- PROBLEM REQUIREMENTS:
Return every line of text in the records below, unchanged and in the same order, but leave out the pictures.

- DATA RECORDS:
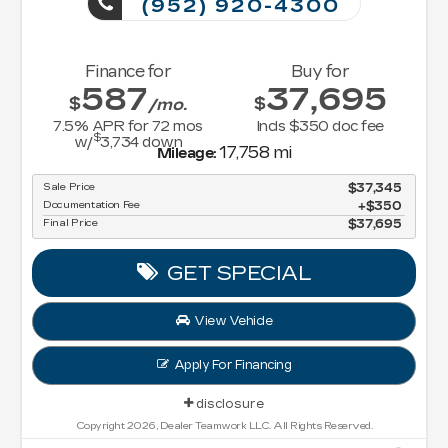
(952) 920-4300
Finance for
Buy for
587
37,695
$
$
/mo.
7.5
% APR for
72
mos
Incls $350 doc fee
$
w/
3,734
down
17,758 mi
Mileage:
Sale Price
$37,345
Documentation Fee
$350
Final Price
$37,695
GET SPECIAL
View Vehicle
Apply For Financing
disclosure
Copyright 2026, Dealer Teamwork LLC. All Rights Reserved.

- COMPLETED EXERCISE:
(952) 920-4300
Finance for
Buy for
587
37,695
$
$
/mo.
7.5
% APR for
72
mos
Incls $350 doc fee
$
w/
3,734
down
17,758 mi
Mileage:
Sale Price
$37,345
Documentation Fee
$350
Final Price
$37,695
GET SPECIAL
View Vehicle
Apply For Financing
disclosure
Copyright 2026, Dealer Teamwork LLC. All Rights Reserved.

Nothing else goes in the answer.